*Exercise requirements*. Return each entry exactly, omitting nothing.

[Data records]
----------

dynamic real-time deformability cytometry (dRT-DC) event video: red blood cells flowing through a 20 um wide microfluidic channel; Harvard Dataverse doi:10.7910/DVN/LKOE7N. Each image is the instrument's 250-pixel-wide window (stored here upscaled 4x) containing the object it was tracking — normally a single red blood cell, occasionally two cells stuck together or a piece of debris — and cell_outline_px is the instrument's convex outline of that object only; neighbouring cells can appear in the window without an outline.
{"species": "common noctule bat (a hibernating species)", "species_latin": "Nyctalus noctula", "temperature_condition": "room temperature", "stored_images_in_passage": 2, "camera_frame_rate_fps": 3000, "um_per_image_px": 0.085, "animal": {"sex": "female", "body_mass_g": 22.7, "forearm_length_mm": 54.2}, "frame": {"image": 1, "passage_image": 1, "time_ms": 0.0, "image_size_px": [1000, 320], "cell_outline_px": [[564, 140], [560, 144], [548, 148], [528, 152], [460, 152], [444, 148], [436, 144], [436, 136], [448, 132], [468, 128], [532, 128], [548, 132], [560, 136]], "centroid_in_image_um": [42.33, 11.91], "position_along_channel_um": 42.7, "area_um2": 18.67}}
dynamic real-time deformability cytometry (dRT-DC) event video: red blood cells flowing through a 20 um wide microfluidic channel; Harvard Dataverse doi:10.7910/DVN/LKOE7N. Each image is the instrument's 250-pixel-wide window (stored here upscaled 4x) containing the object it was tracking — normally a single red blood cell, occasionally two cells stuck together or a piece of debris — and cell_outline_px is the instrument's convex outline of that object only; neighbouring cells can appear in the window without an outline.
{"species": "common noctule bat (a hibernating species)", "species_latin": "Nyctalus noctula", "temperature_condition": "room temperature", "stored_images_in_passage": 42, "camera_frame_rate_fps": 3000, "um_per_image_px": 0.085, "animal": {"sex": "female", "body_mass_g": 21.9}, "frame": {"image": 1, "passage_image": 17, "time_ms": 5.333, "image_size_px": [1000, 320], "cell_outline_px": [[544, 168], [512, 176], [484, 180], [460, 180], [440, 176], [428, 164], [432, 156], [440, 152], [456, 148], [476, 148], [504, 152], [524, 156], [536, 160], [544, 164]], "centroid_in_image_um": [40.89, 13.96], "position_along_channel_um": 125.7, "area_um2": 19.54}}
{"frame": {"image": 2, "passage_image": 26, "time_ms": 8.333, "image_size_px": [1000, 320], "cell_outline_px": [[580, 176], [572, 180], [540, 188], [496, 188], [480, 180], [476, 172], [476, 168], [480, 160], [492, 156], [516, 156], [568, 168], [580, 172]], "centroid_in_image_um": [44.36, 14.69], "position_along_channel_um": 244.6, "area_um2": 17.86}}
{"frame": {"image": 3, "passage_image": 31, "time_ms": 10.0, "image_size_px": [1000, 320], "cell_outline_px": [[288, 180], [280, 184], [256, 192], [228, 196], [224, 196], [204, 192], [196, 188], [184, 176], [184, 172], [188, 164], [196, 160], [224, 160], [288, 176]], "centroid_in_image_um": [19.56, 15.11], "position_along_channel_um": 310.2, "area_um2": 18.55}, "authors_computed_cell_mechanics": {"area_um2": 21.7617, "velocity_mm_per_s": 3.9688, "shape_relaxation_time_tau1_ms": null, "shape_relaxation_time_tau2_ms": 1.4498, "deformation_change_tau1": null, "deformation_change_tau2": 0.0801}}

----------

*The result*.
dynamic real-time deformability cytometry (dRT-DC) event video: red blood cells flowing through a 20 um wide microfluidic channel; Harvard Dataverse doi:10.7910/DVN/LKOE7N. Each image is the instrument's 250-pixel-wide window (stored here upscaled 4x) containing the object it was tracking — normally a single red blood cell, occasionally two cells stuck together or a piece of debris — and cell_outline_px is the instrument's convex outline of that object only; neighbouring cells can appear in the window without an outline.
{"species": "common noctule bat (a hibernating species)", "species_latin": "Nyctalus noctula", "temperature_condition": "room temperature", "stored_images_in_passage": 2, "camera_frame_rate_fps": 3000, "um_per_image_px": 0.085, "animal": {"sex": "female", "body_mass_g": 22.7, "forearm_length_mm": 54.2}, "frame": {"image": 1, "passage_image": 1, "time_ms": 0.0, "image_size_px": [1000, 320], "cell_outline_px": [[564, 140], [560, 144], [548, 148], [528, 152], [460, 152], [444, 148], [436, 144], [436, 136], [448, 132], [468, 128], [532, 128], [548, 132], [560, 136]], "centroid_in_image_um": [42.33, 11.91], "position_along_channel_um": 42.7, "area_um2": 18.67}}
dynamic real-time deformability cytometry (dRT-DC) event video: red blood cells flowing through a 20 um wide microfluidic channel; Harvard Dataverse doi:10.7910/DVN/LKOE7N. Each image is the instrument's 250-pixel-wide window (stored here upscaled 4x) containing the object it was tracking — normally a single red blood cell, occasionally two cells stuck together or a piece of debris — and cell_outline_px is the instrument's convex outline of that object only; neighbouring cells can appear in the window without an outline.
{"species": "common noctule bat (a hibernating species)", "species_latin": "Nyctalus noctula", "temperature_condition": "room temperature", "stored_images_in_passage": 42, "camera_frame_rate_fps": 3000, "um_per_image_px": 0.085, "animal": {"sex": "female", "body_mass_g": 21.9}, "frame": {"image": 1, "passage_image": 17, "time_ms": 5.333, "image_size_px": [1000, 320], "cell_outline_px": [[544, 168], [512, 176], [484, 180], [460, 180], [440, 176], [428, 164], [432, 156], [440, 152], [456, 148], [476, 148], [504, 152], [524, 156], [536, 160], [544, 164]], "centroid_in_image_um": [40.89, 13.96], "position_along_channel_um": 125.7, "area_um2": 19.54}}
{"frame": {"image": 2, "passage_image": 26, "time_ms": 8.333, "image_size_px": [1000, 320], "cell_outline_px": [[580, 176], [572, 180], [540, 188], [496, 188], [480, 180], [476, 172], [476, 168], [480, 160], [492, 156], [516, 156], [568, 168], [580, 172]], "centroid_in_image_um": [44.36, 14.69], "position_along_channel_um": 244.6, "area_um2": 17.86}}
{"frame": {"image": 3, "passage_image": 31, "time_ms": 10.0, "image_size_px": [1000, 320], "cell_outline_px": [[288, 180], [280, 184], [256, 192], [228, 196], [224, 196], [204, 192], [196, 188], [184, 176], [184, 172], [188, 164], [196, 160], [224, 160], [288, 176]], "centroid_in_image_um": [19.56, 15.11], "position_along_channel_um": 310.2, "area_um2": 18.55}, "authors_computed_cell_mechanics": {"area_um2": 21.7617, "velocity_mm_per_s": 3.9688, "shape_relaxation_time_tau1_ms": null, "shape_relaxation_time_tau2_ms": 1.4498, "deformation_change_tau1": null, "deformation_change_tau2": 0.0801}}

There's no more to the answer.